SUMMARY Zika virus (ZIKV) infection of pregnant females results in congenital infection of offspring and long-term developmental birth defects. Using an immunocompetent mouse model that we developed (published in Nature Communications), we have shown that intrauterine infection with either African, American, or Asian strains of ZIKV during early, but not late, pregnancy causes infection of the placenta and fetuses, placental inflammation, neonatal cortical thinning, and short-term neurologic deficits in offspring. More recently, we have demonstrated that placental IL-1β concentrations are elevated in ZIKV-infected dams, and we can reverse the ZIKV-associated short-term neurobehavioral sequelae in offspring by blocking IL-1 receptor signaling during the infection. We hypothesize that placental inflammation following intrauterine ZIKV infection causes perinatal neurological injury, which can then be reversed by targeting maternal IL-1β signaling. While most ZIKV interventions focus on antivirals and vaccines to limit perinatal ZIKV infection, to date no studies have considered the role of maternal and placental inflammation as a mechanism mediating long-term adverse perinatal outcomes following ZIKV infection. Specific Aim 1 will assess the mechanisms mediating elevated IL- 1β signaling in the placenta at different gestational ages following ZIKV infection, the long-term downstream effects of the placental immunopathology and placental IL-1β signaling, and whether these effects are sex- specific. In particular, Aim 1 will determine how placental inflammasome activation, IL-1β release, or engagement of the IL-1 receptor lead to adverse perinatal outcomes. Specific Aim 2 will examine the importance of maternal as opposed to fetal IL-1β signaling in the pathogenesis of perinatal brain injury following ZIKV infection. Using embryo transfer of IL-1β signaling deficient and wild type mouse strains, Aim 2 will assess whether IL-1β activity of maternal origin is critical for sex-specific fetal brain injury. Our novel translational research proposal, utilizing a ZIKV model that we developed, will have a significant impact on perinatal medicine as it will lead to a better understanding of the role of placental inflammation in the pathogenesis of fetal congenital diseases caused by infection or other inflammatory states during pregnancy.

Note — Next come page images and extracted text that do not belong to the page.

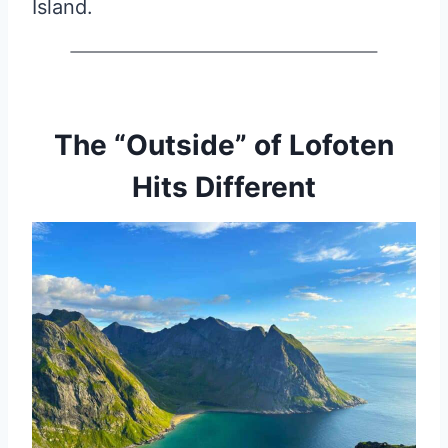
Island.
The “Outside” of Lofoten
Hits Different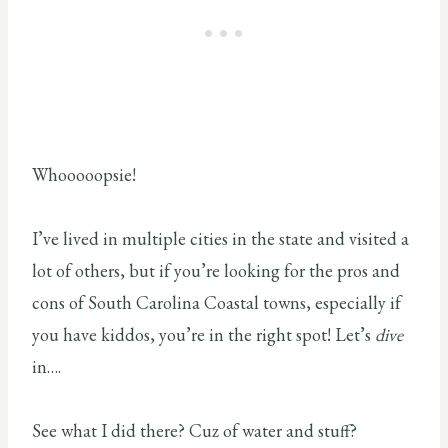
Whooooopsie!
I’ve lived in multiple cities in the state and visited a
lot of others, but if you’re looking for the pros and
cons of South Carolina Coastal towns, especially if
you have kiddos, you’re in the right spot! Let’s
dive
in….
See what I did there? Cuz of water and stuff?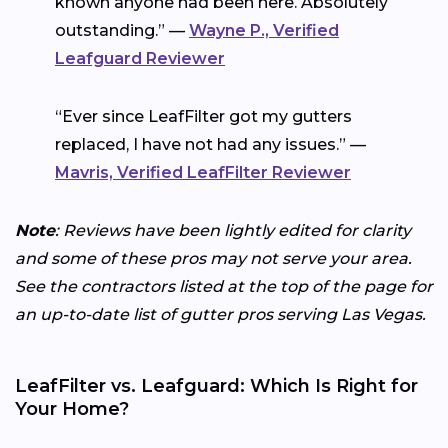
known anyone had been here. Absolutely
outstanding.” —
Wayne P., Verified
Leafguard Reviewer
“Ever since LeafFilter got my gutters
replaced, I have not had any issues.” —
Mavris, Verified LeafFilter Reviewer
Note
: Reviews have been lightly edited for clarity
and some of these pros may not serve your area.
See the contractors listed at the top of the page for
an up-to-date list of gutter pros serving Las Vegas.
LeafFilter vs. Leafguard: Which Is Right for
Your Home?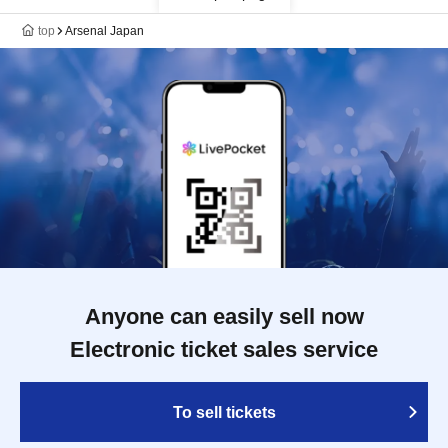
top
Arsenal Japan
Anyone can easily sell now
Electronic ticket sales service
To sell tickets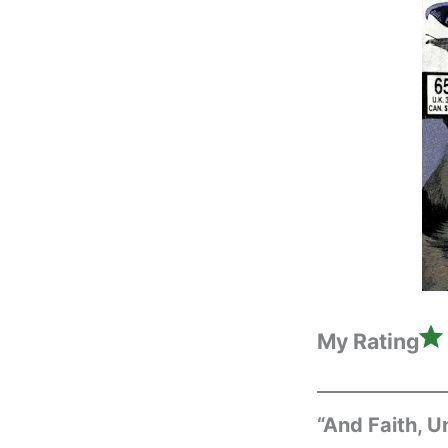
My Rating
“And Faith, 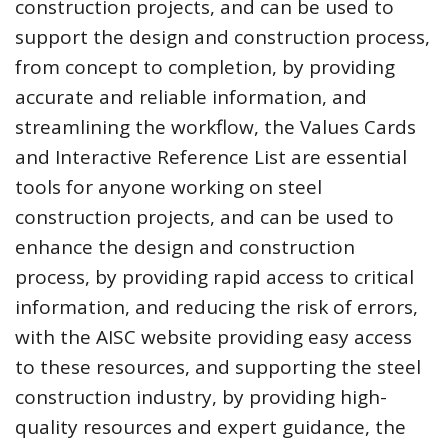
construction projects, and can be used to
support the design and construction process,
from concept to completion, by providing
accurate and reliable information, and
streamlining the workflow, the Values Cards
and Interactive Reference List are essential
tools for anyone working on steel
construction projects, and can be used to
enhance the design and construction
process, by providing rapid access to critical
information, and reducing the risk of errors,
with the AISC website providing easy access
to these resources, and supporting the steel
construction industry, by providing high-
quality resources and expert guidance, the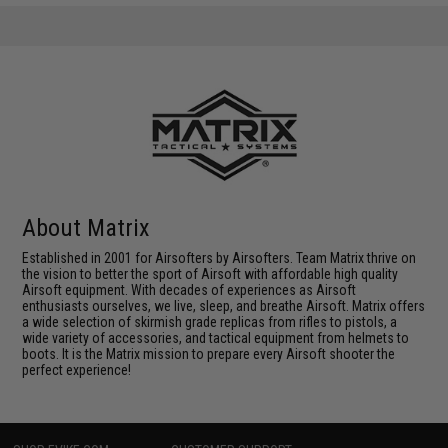
About Matrix
Established in 2001 for Airsofters by Airsofters. Team Matrix thrive on
the vision to better the sport of Airsoft with affordable high quality
Airsoft equipment. With decades of experiences as Airsoft
enthusiasts ourselves, we live, sleep, and breathe Airsoft. Matrix offers
a wide selection of skirmish grade replicas from rifles to pistols, a
wide variety of accessories, and tactical equipment from helmets to
boots. It is the Matrix mission to prepare every Airsoft shooter the
perfect experience!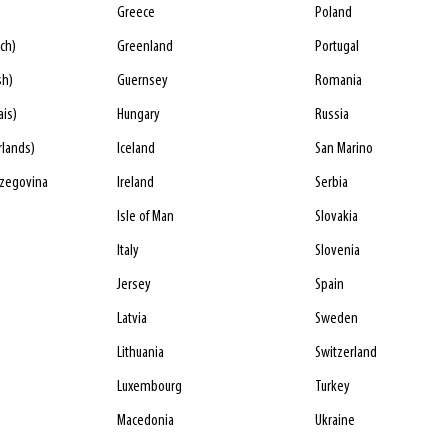
Greece
Poland
ch)
Greenland
Portugal
sh)
Guernsey
Romania
ais)
Hungary
Russia
rlands)
Iceland
San Marino
rzegovina
Ireland
Serbia
Isle of Man
Slovakia
Italy
Slovenia
Jersey
Spain
Latvia
Sweden
Lithuania
Switzerland
Luxembourg
Turkey
Macedonia
Ukraine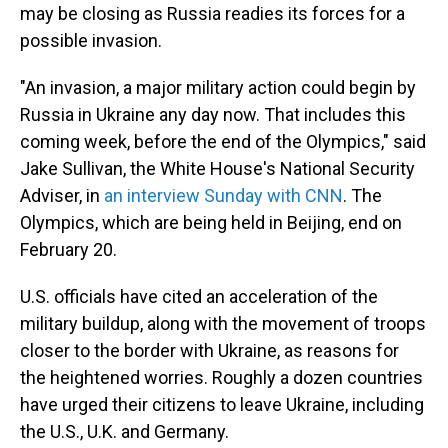
may be closing as Russia readies its forces for a
possible invasion.
"An invasion, a major military action could begin by
Russia in Ukraine any day now. That includes this
coming week, before the end of the Olympics," said
Jake Sullivan, the White House's National Security
Adviser, in
an interview Sunday with CNN
. The
Olympics, which are being held in Beijing, end on
February 20.
U.S. officials have cited an acceleration of the
military buildup, along with the movement of troops
closer to the border with Ukraine, as reasons for
the heightened worries. Roughly a dozen countries
have urged their citizens to leave Ukraine, including
the U.S., U.K. and Germany.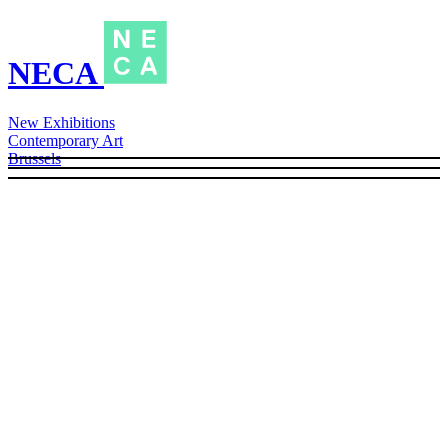
NECA
New Exhibitions
Contemporary Art
Brussels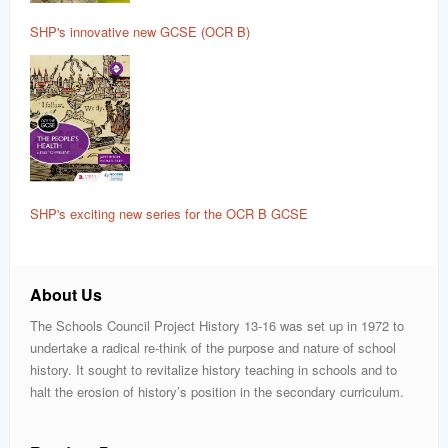
SHP's innovative new GCSE (OCR B)
SHP's exciting new series for the OCR B GCSE
About Us
The Schools Council Project History 13-16 was set up in 1972 to
undertake a radical re-think of the purpose and nature of school
history. It sought to revitalize history teaching in schools and to
halt the erosion of history’s position in the secondary curriculum.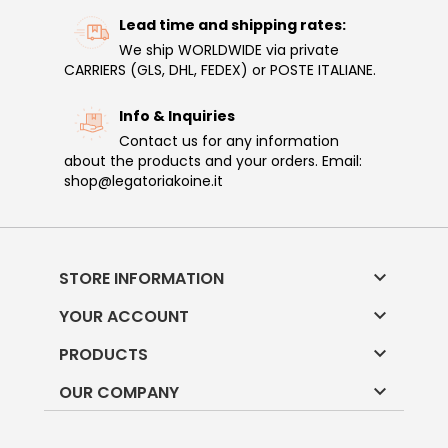
Lead time and shipping rates:
We ship WORLDWIDE via private
CARRIERS (GLS, DHL, FEDEX) or POSTE ITALIANE.
Info & Inquiries
Contact us for any information
about the products and your orders. Email:
shop@legatoriakoine.it

STORE INFORMATION

YOUR ACCOUNT

PRODUCTS

OUR COMPANY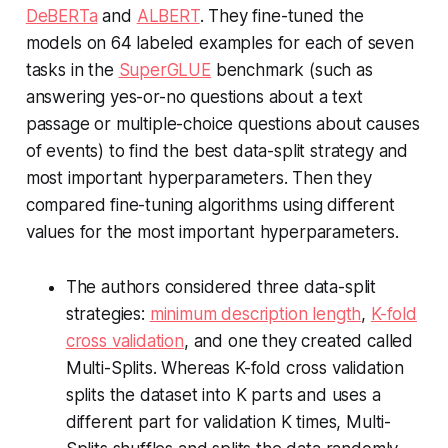
DeBERTa
and
ALBERT
. They fine-tuned the
models on 64 labeled examples for each of seven
tasks in the
SuperGLUE
benchmark (such as
answering yes-or-no questions about a text
passage or multiple-choice questions about causes
of events) to find the best data-split strategy and
most important hyperparameters. Then they
compared fine-tuning algorithms using different
values for the most important hyperparameters.
The authors considered three data-split
strategies:
minimum description length
,
K-fold
cross validation
, and one they created called
Multi-Splits. Whereas K-fold cross validation
splits the dataset into K parts and uses a
different part for validation K times, Multi-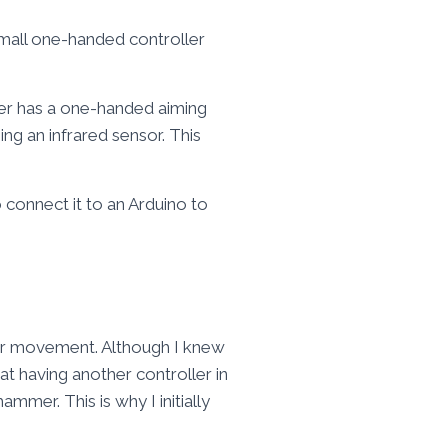
 small one-handed controller
er has a one-handed aiming
ing an infrared sensor. This
 connect it to an Arduino to
for movement. Although I knew
t having another controller in
mmer. This is why I initially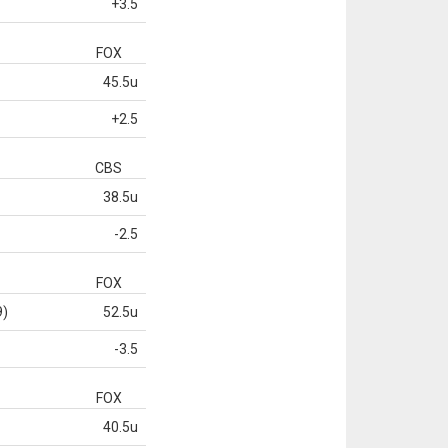
+3.5
FOX
45.5u
+2.5
CBS
38.5u
-2.5
FOX
9)
52.5u
-3.5
FOX
40.5u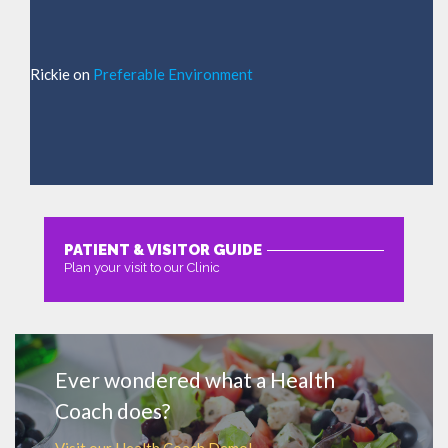
Rickie
on
Preferable Environment
PATIENT & VISITOR GUIDE
Plan your visit to our Clinic
MORE
Ever wondered what a Health
Coach does?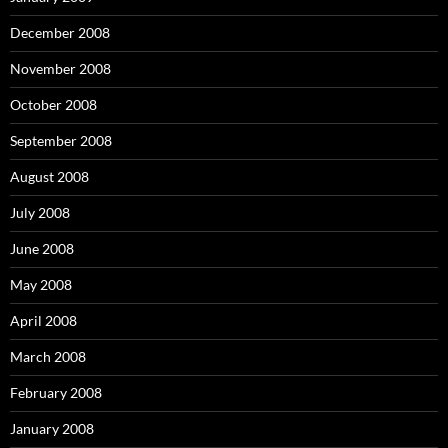
December 2008
November 2008
October 2008
September 2008
August 2008
July 2008
June 2008
May 2008
April 2008
March 2008
February 2008
January 2008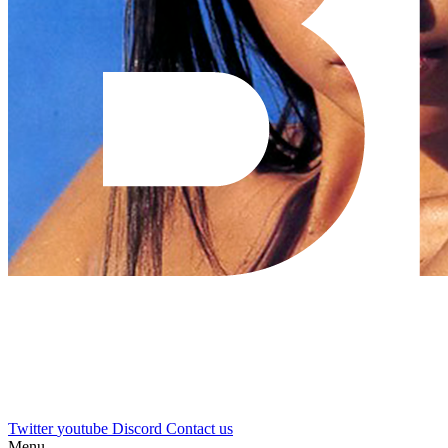
Twitter
youtube
Discord
Contact us
Menu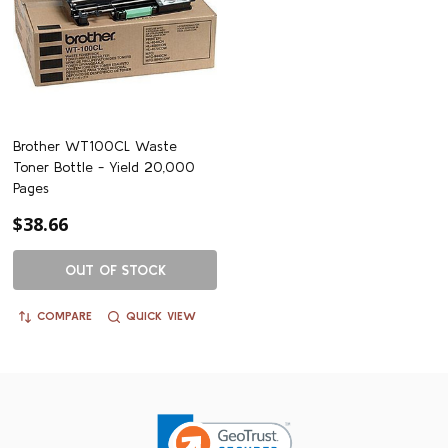
Brother WT100CL Waste
Toner Bottle - Yield 20,000
Pages
$38.66
OUT OF STOCK
COMPARE
QUICK VIEW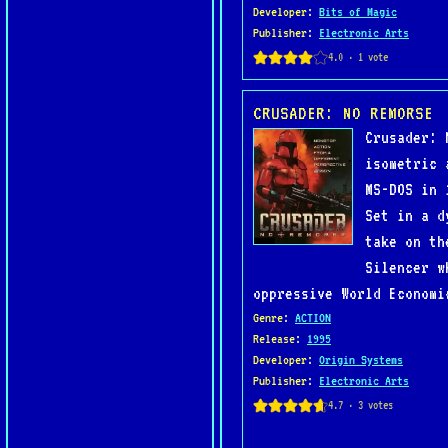
Developer
:
Bits of Magic
Publisher
:
Electronic Arts
CRUSADER: NO REMORSE
Crusader: 
isometric 
MS-DOS in 
Set in a d
take on th
Silencer w
oppressive World Economi
Genre
:
ACTION
Release
:
1995
Developer
:
Origin Systems
Publisher
:
Electronic Arts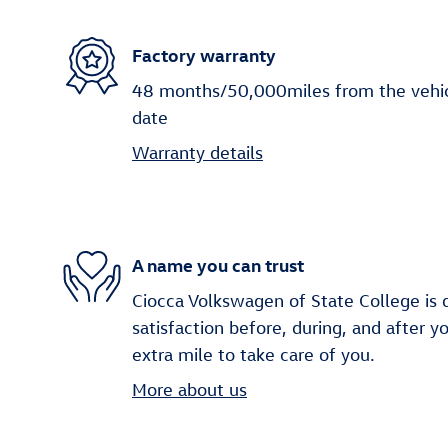
Factory warranty
48 months/50,000miles from the vehicle
date
Warranty details
A name you can trust
Ciocca Volkswagen of State College is 
satisfaction before, during, and after y
extra mile to take care of you.
More about us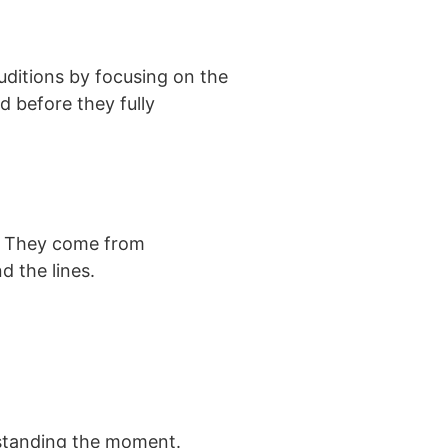
uditions by focusing on the
d before they fully
y. They come from
d the lines.
rstanding the moment.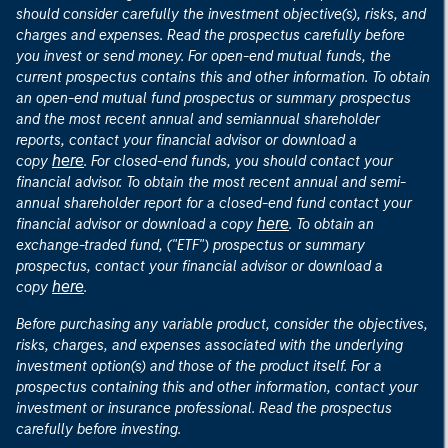
should consider carefully the investment objective(s), risks, and
charges and expenses. Read the prospectus carefully before
you invest or send money. For open-end mutual funds, the
current prospectus contains this and other information. To obtain
an open-end mutual fund prospectus or summary prospectus
and the most recent annual and semiannual shareholder
reports, contact your financial advisor or download a
here
copy
. For closed-end funds, you should contact your
financial advisor. To obtain the most recent annual and semi-
annual shareholder report for a closed-end fund contact your
here
financial advisor or download a copy
. To obtain an
exchange-traded fund, ("ETF") prospectus or summary
prospectus, contact your financial advisor or download a
here
copy
.
Before purchasing any variable product, consider the objectives,
risks, charges, and expenses associated with the underlying
investment option(s) and those of the product itself. For a
prospectus containing this and other information, contact your
investment or insurance professional. Read the prospectus
carefully before investing.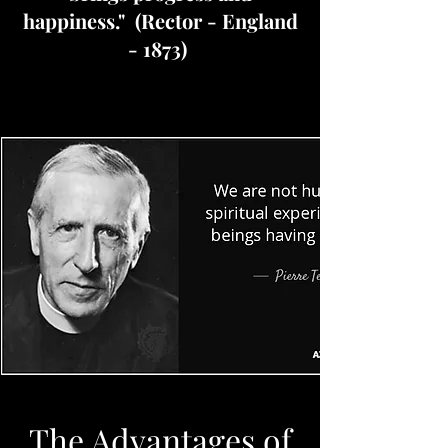
happiness." (Rector - England
- 1873)
The Advantages of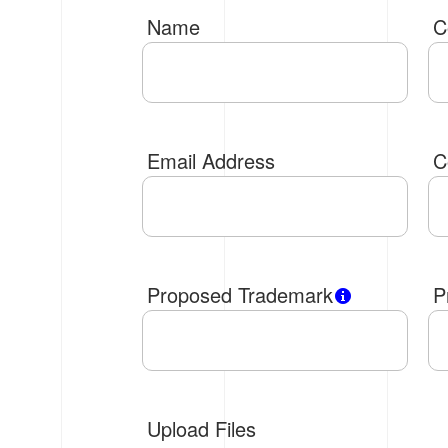
Name
C
Email Address
C
Proposed Trademark
P
Upload Files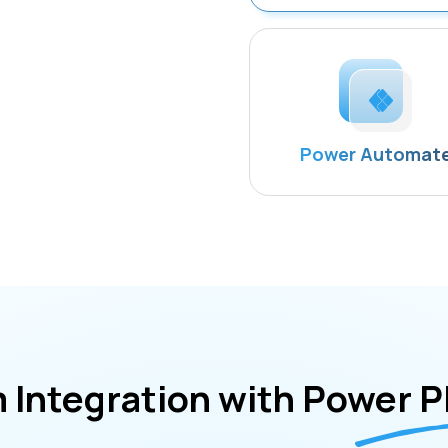
Power Automat
 Integration with Power P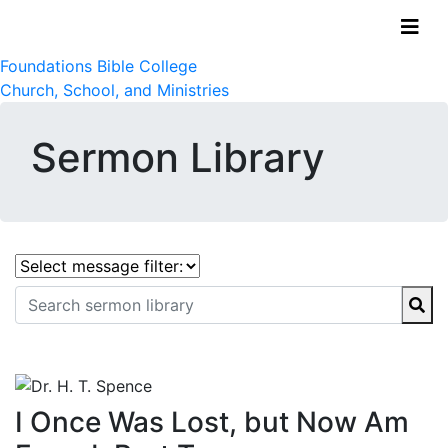
Foundations Bible College
Church, School, and Ministries
Sermon Library
I Once Was Lost, but Now Am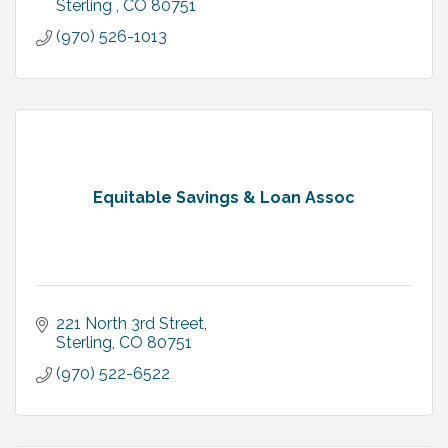
Sterling 
CO
80751
(970) 526-1013
Equitable Savings & Loan Assoc
221 North 3rd Street
Sterling
CO
80751
(970) 522-6522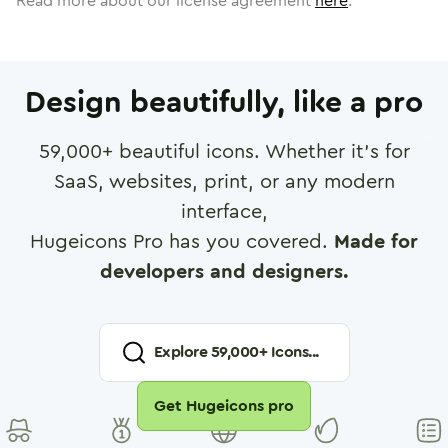
Read more about our license agreement
here
.
Design beautifully, like a pro
59,000
+ beautiful icons. Whether it's for
SaaS, websites, print, or any modern
interface,
Hugeicons Pro has you covered.
Made for
developers and designers.
Explore
59,000
+ Icons...
Get Hugeicons pro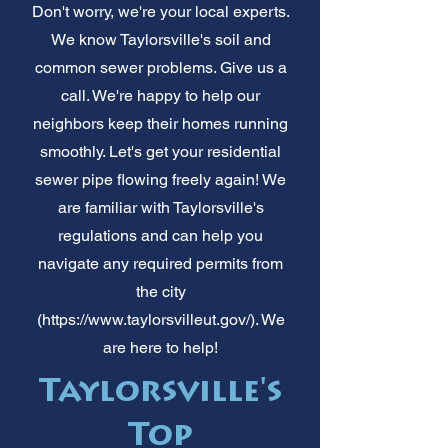
Don't worry, we're your local experts.
We know Taylorsville's soil and
common sewer problems. Give us a
call. We're happy to help our
neighbors keep their homes running
smoothly. Let's get your residential
sewer pipe flowing freely again! We
are familiar with Taylorsville's
regulations and can help you
navigate any required permits from
the city
(
https://www.taylorsvilleut.gov/).
We
are here to help!
Taylorsville's
Top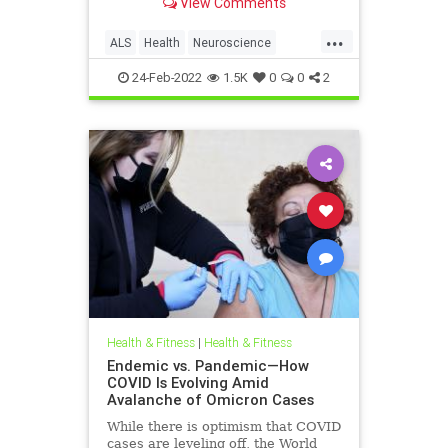
View Comments
...
ALS
Health
Neuroscience
Science
ScienceNews
24-Feb-2022
1.5K
0
0
2
Health & Fitness
|
Health & Fitness
Endemic vs. Pandemic—How
COVID Is Evolving Amid
Avalanche of Omicron Cases
While there is optimism that COVID
cases are leveling off, the World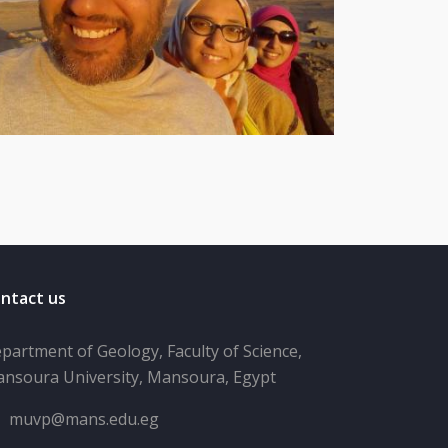
ntact us
partment of Geology, Faculty of Science,
nsoura University, Mansoura, Egypt
muvp@mans.edu.eg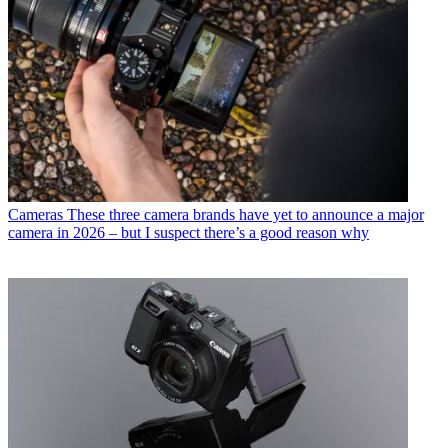
Cameras
These three camera brands have yet to announce a major
camera in 2026 – but I suspect there’s a good reason why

概括 怀孕女性的寨卡病毒（ZIKV）感染导致后代和长期感染 发展出生缺陷。使用我们开发的免疫功能的鼠标模型（发表在 自然通讯），我们已经表明，非洲，美国或亚洲的宫内感染 早期但不晚的ZIKV菌株，妊娠会引起斑点和胎儿的感染，胎盘 后代的炎症，新生儿皮质稀疏和短期神经系统防御。最近，我们有 证明ZIKV感染的大坝中占地IL-1β浓度升高，我们可以逆转 ZIKV相关的短期神经性后遗症在后代中通过阻止IL-1受体信号传导 感染。我们假设宫内ZIKV感染后的斑点注射会导致围产期 神经损伤，可以通过靶向MATER IL-1β信号来逆转。而大多数zikv 干预措施集中于抗病毒药和疫苗以限制围产期ZIKV感染，迄今为止没有研究 认为孕产妇和斑点炎症的作用是介导的长期不良的机制 ZIKV感染后的围产期结局。具体目标1将评估介导升高IL-的机制 ZIKV感染后，在不同胎龄的plapeta中的1β信号传导，长期下游 位置免疫病理学和位置IL-1β信号的影响，以及这些影响是否是性别 具体的。特别是，AIM 1将确定局部炎症体激活，IL-1β释放或 IL-1受体的参与导致围产期不良结果。特定目标2将检查 孕产妇在围产期脑损伤的发病机理中与胎儿IL-1β信号的重要性 ZIKV感染后。使用IL-1β信号传导不足和野生型小鼠菌株的胚胎转移，AIM 2 将评估母体起源的IL-1β活性对于性别特异性胎儿脑损伤至关重要。我们的小说 使用我们开发的ZIKV模型的转化研究建议将对 围产作用，因为它将更好地理解位置感染在 怀孕期间由感染或其他炎症状态引起的胎儿先天性疾病的发病机理。